In this paper, we used a customized high-density electrode microarray with unparalleled temporal and spatial resolution to perform direct cortical recordings in humans undergoing neurosurgical procedures to address the neural basis of categorical speech perception of phonemes. The research question was simple: where and how are categorical phonemes (‘ba’ vs ‘da’ vs ‘ga’) extracted from linearly parameterized acoustics? Multivariate pattern classification methods revealed a striking patterning of temporal lobe neural responses that paralleled psychophysics. In essence, the superior temporal gyrus physiologically groups veridical sound representations into phoneme categories within 110 msec. These results establish the localization and mechanisms underlying how acoustics become transformed into the essential building blocks of language in the human brain.
When we speak, we also hear ourselves. This auditory feedback is not only critical for speech learning and maintenance, but also for the online control of everyday speech. When sensory feedback is altered, we make immediate corrective adjustments to our speech to compensate for those changes. In this study, we demonstrate how the human auditory cortex plays a critical role in guiding the motor cortex to make those corrective movements during vocalization.

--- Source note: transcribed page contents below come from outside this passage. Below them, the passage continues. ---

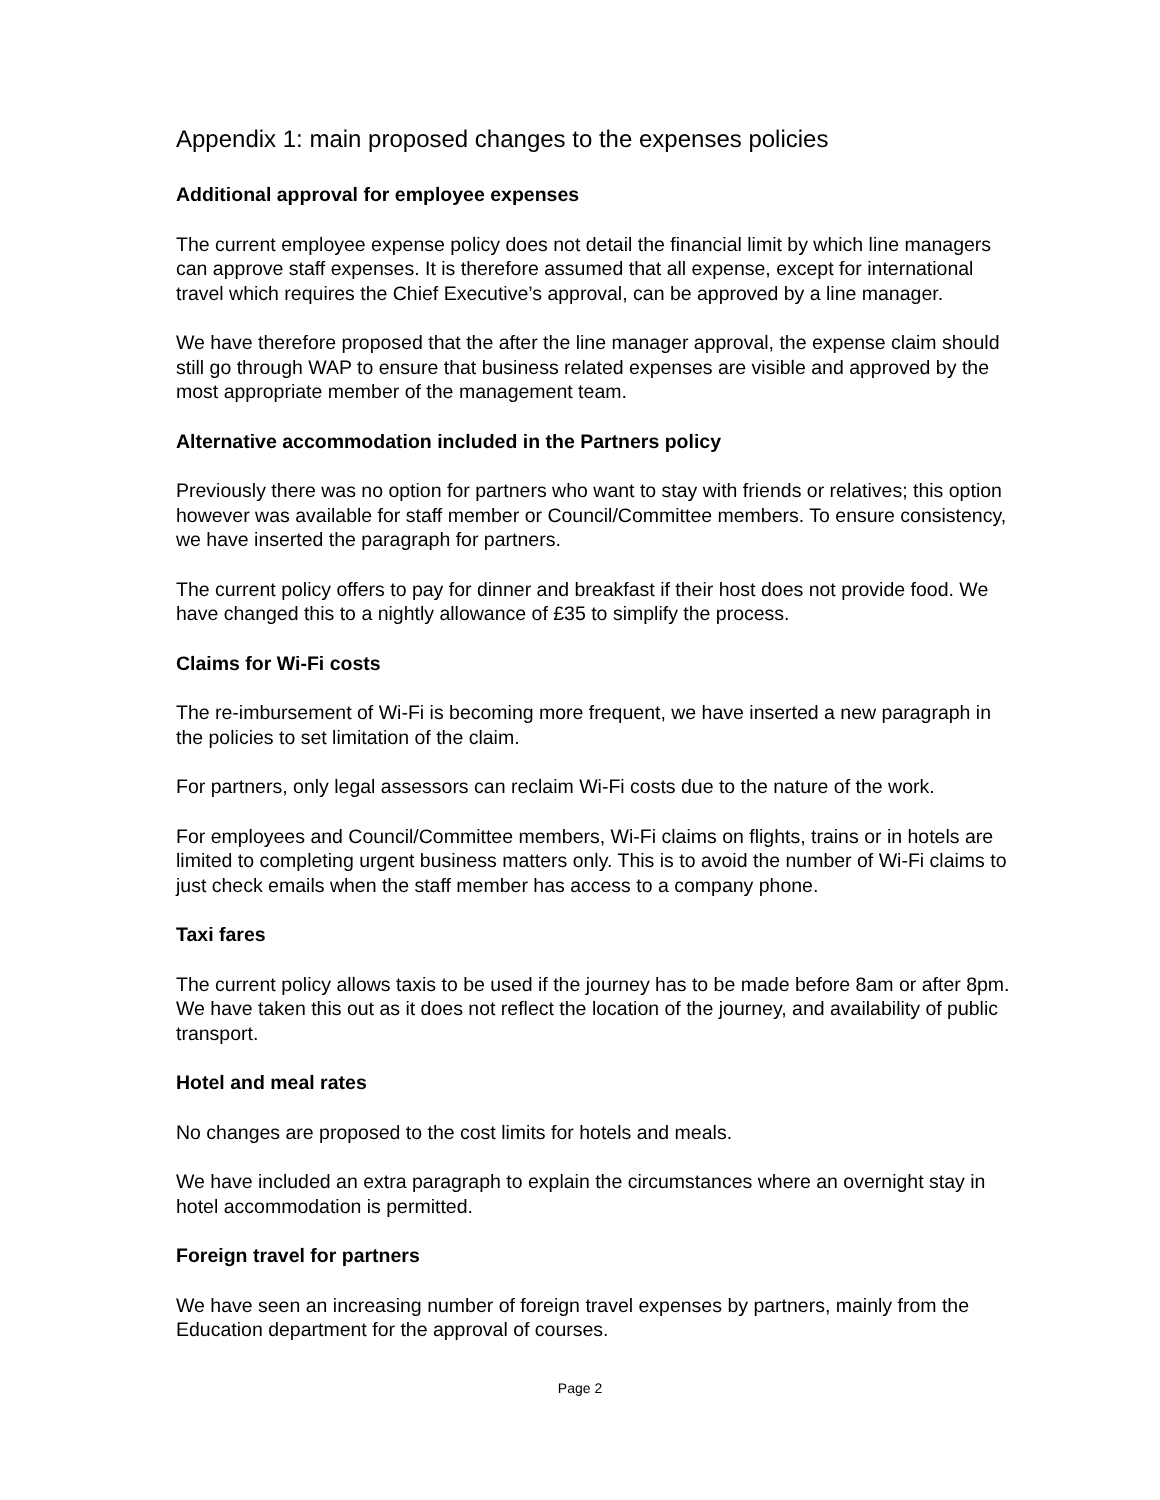Appendix 1: main proposed changes to the expenses policies
Additional approval for employee expenses
The current employee expense policy does not detail the financial limit by which line managers can approve staff expenses. It is therefore assumed that all expense, except for international travel which requires the Chief Executive’s approval, can be approved by a line manager.
We have therefore proposed that the after the line manager approval, the expense claim should still go through WAP to ensure that business related expenses are visible and approved by the most appropriate member of the management team.
Alternative accommodation included in the Partners policy
Previously there was no option for partners who want to stay with friends or relatives; this option however was available for staff member or Council/Committee members. To ensure consistency, we have inserted the paragraph for partners.
The current policy offers to pay for dinner and breakfast if their host does not provide food. We have changed this to a nightly allowance of £35 to simplify the process.
Claims for Wi-Fi costs
The re-imbursement of Wi-Fi is becoming more frequent, we have inserted a new paragraph in the policies to set limitation of the claim.
For partners, only legal assessors can reclaim Wi-Fi costs due to the nature of the work.
For employees and Council/Committee members, Wi-Fi claims on flights, trains or in hotels are limited to completing urgent business matters only. This is to avoid the number of Wi-Fi claims to just check emails when the staff member has access to a company phone.
Taxi fares
The current policy allows taxis to be used if the journey has to be made before 8am or after 8pm. We have taken this out as it does not reflect the location of the journey, and availability of public transport.
Hotel and meal rates
No changes are proposed to the cost limits for hotels and meals.
We have included an extra paragraph to explain the circumstances where an overnight stay in hotel accommodation is permitted.
Foreign travel for partners
We have seen an increasing number of foreign travel expenses by partners, mainly from the Education department for the approval of courses.
Page 2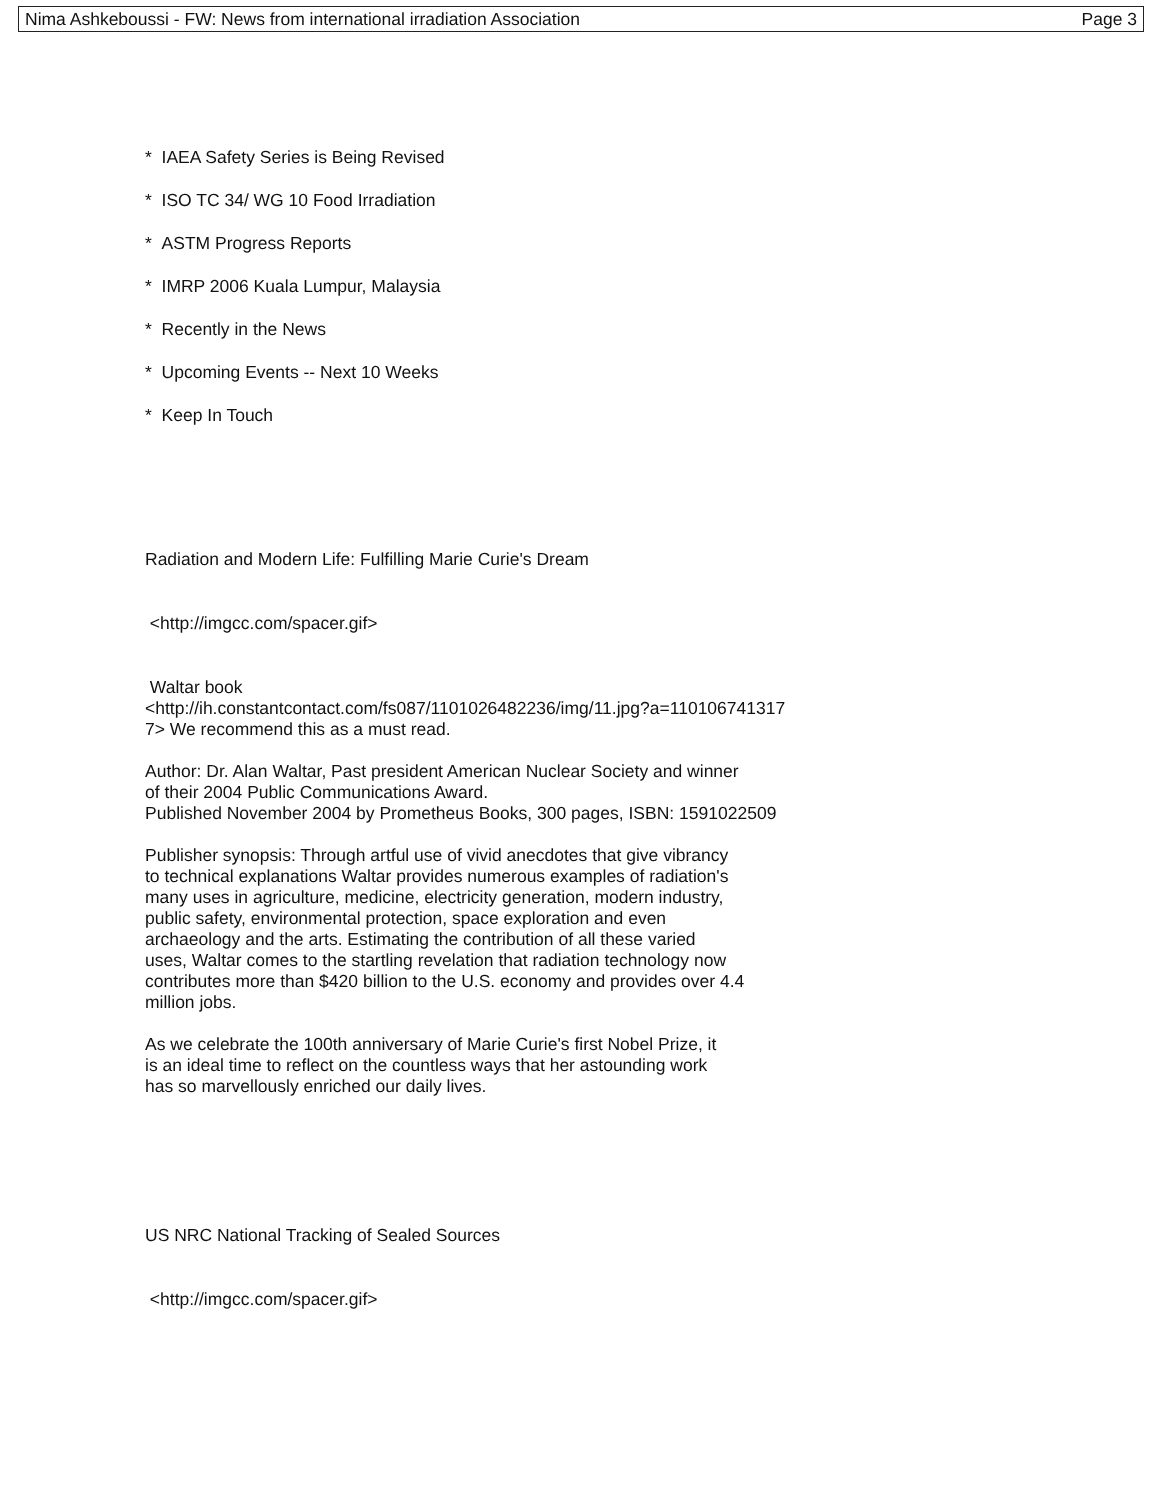Nima Ashkeboussi - FW: News from international irradiation Association Page 3
* IAEA Safety Series is Being Revised
* ISO TC 34/ WG 10 Food Irradiation
* ASTM Progress Reports
* IMRP 2006 Kuala Lumpur, Malaysia
* Recently in the News
* Upcoming Events -- Next 10 Weeks
* Keep In Touch
Radiation and Modern Life: Fulfilling Marie Curie's Dream
<http://imgcc.com/spacer.gif>
Waltar book
<http://ih.constantcontact.com/fs087/1101026482236/img/11.jpg?a=110106741317
7> We recommend this as a must read.
Author: Dr. Alan Waltar, Past president American Nuclear Society and winner
of their 2004 Public Communications Award.
Published November 2004 by Prometheus Books, 300 pages, ISBN: 1591022509
Publisher synopsis: Through artful use of vivid anecdotes that give vibrancy
to technical explanations Waltar provides numerous examples of radiation's
many uses in agriculture, medicine, electricity generation, modern industry,
public safety, environmental protection, space exploration and even
archaeology and the arts. Estimating the contribution of all these varied
uses, Waltar comes to the startling revelation that radiation technology now
contributes more than $420 billion to the U.S. economy and provides over 4.4
million jobs.
As we celebrate the 100th anniversary of Marie Curie's first Nobel Prize, it
is an ideal time to reflect on the countless ways that her astounding work
has so marvellously enriched our daily lives.
US NRC National Tracking of Sealed Sources
<http://imgcc.com/spacer.gif>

We introduced a novel methodology of real-time pitch perturbation in awake, behaving clinical patients with implanted intracranial electrodes. Our recordings allowed an unprecedented level of spatiotemporal resolution to dissect sub-components of the auditory system at the single-trial level. We showed that the auditory cortex is strongly modulated by one’s own speech: perturbation of expected acoustic feedback results in a significant enhancement of neural activity in a posterior temporal region that is specialized for sensorimotor integration of speech. We found that this specific sensory enhancement was directly correlated with subsequent compensatory vocal changes.
In this study, we recorded directly from the human cortical surface to answer precisely how we articulate. A major question that we address is how population neural activity gives rise to phonetic representations of speech. We first determined that the spatial organization of the speech sensorimotor cortex is laid out according to a somatotopic representation of the face and vocal tract (ABOVE). This is the first time this has been demonstrated during the act of speaking. The identification of several articulator representations itself, however, does not address the major challenge for speech motor control- that is, how do the speech articulators (lips, tongue, jaw, larynx) become precisely orchestrated to produce a simple syllables? To address this, we used recent methods for neural “state-space” analyses of the complex spatiotemporal neural patterns across the entire speech sensorimotor cortex. We demonstrate that the cortical state-space manifests two important properties-- it has a hierarchical and cyclical structure (BELOW). These properties may reflect cortical strategies to greatly simplify the complex coordination of articulators in fluent speech. Importantly, these results are consistent with an underlying organization reflecting the construct of a phoneme.